Mutations in the SARS-CoV-2 Spike Protein

The spike (S) protein of the virus mediates receptor binding and membrane fusion. The sequence specificity also defines the range of the hosts and the specificity of the virus. Also, the S protein is the target for a variety of neutralizing antibodies and vaccine design.

Gene recombination or mutations of the receptor-binding domain (RBD) appears to allow transmission between different hosts. Some of these mutations can lead to a higher mortality rate of the infected hosts. Some observed mutations are in the reference sequence for the spike protein. Korber et al. developed a analysis pipeline to track mutations in the SARS-CoV-2 spike protein. However, the clinical evidence of all these mutations still needs to be verified.

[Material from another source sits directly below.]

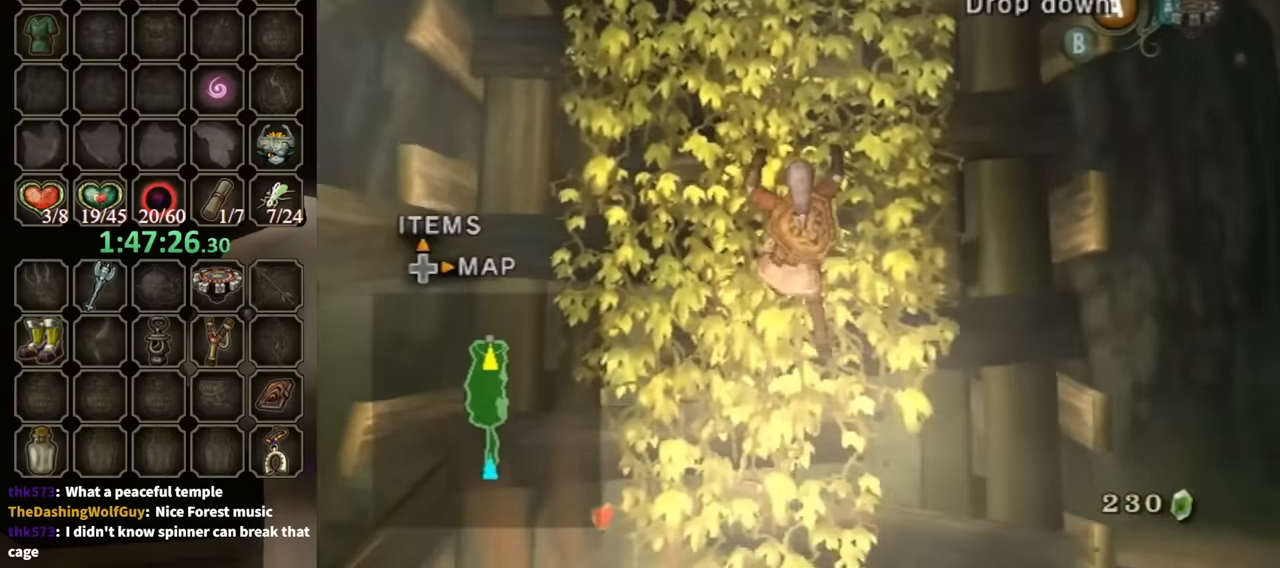
{"buttons": [], "left_stick": "up", "right_stick": "center", "events": []}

Schematic of the coronavirus spike (S) protein domain structure

The location of receptor-binding subunit S1, the membrane-fusion subunit S2, the transmembrane anchor (TM), the intercellular tail (IC) are indicated. The location of the S1 N-terminal domain (S1-NTD), the S1 C-terminal domain (S1-CTD), the fusion peptide (FP), and the heptade repeat regions N and C (HR-N and HR-C) are indicated as well.

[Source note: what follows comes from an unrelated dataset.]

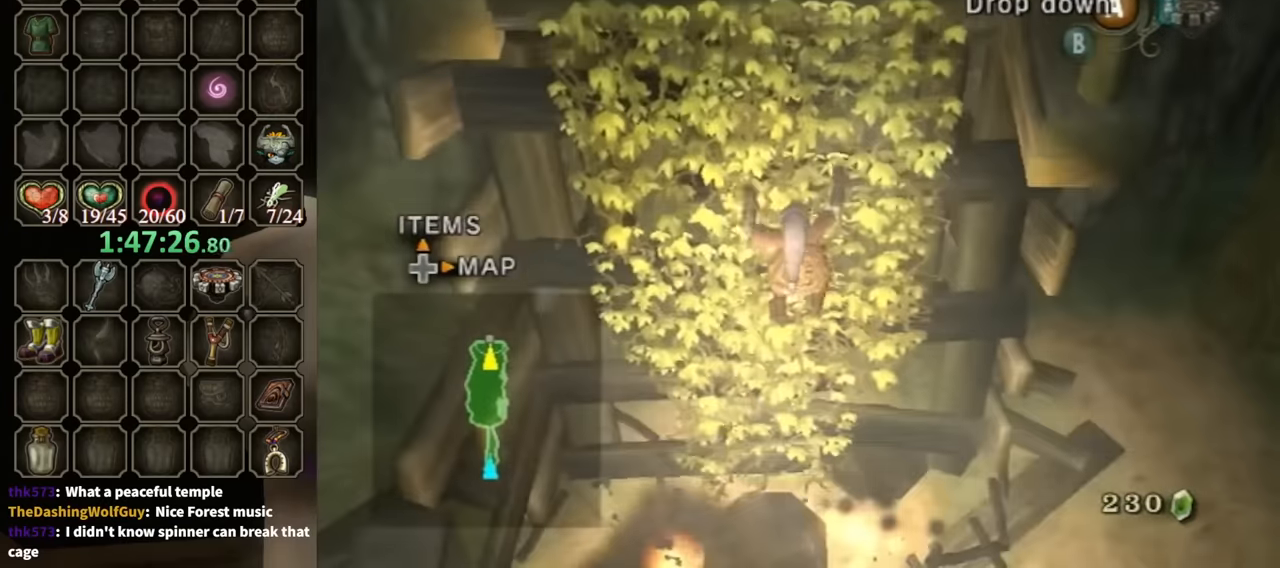
{"buttons": [], "left_stick": "up", "right_stick": "center", "events": []}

The following image shows the annotated sequence for SARS-CoV-2 spike protein mutations from the coronavirus associated with COVID-19 originating in Wuhan of Hubei province in China. Source: ORIGIN   YP_009724390, 1273 a, surface glycoprotein [Severe acute respiratory syndrome coronavirus 2].

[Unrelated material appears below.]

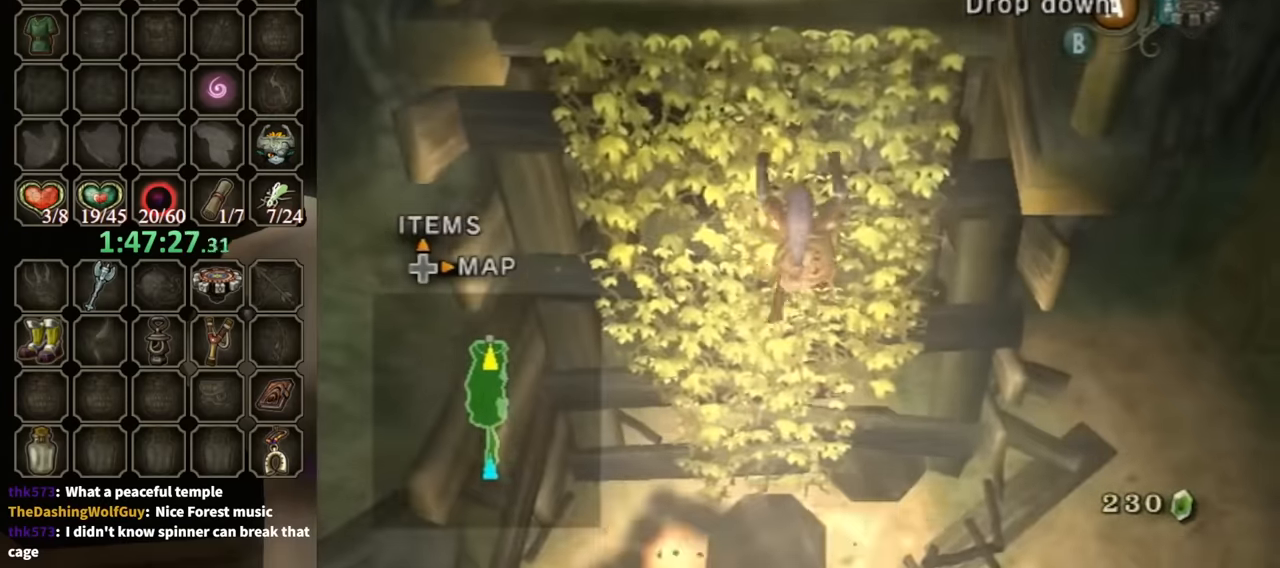
{"buttons": [], "left_stick": "up", "right_stick": "center", "events": []}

A new SARS-CoV-2 virus emerged in the UK containing a noval set of spike mutations named B.1.1.7. This new virus strain appears to be more infectious.

The potential biological effects of these mutations are:

(i)  Mutation N501Y is part of six key contact residues within the receptor-binding domain (RBD) thought to increase binding
     affinity to human and murine receptor protein ACE2.

(ii)  The spike deletion 69-70del may help the virus to evade the human immune response.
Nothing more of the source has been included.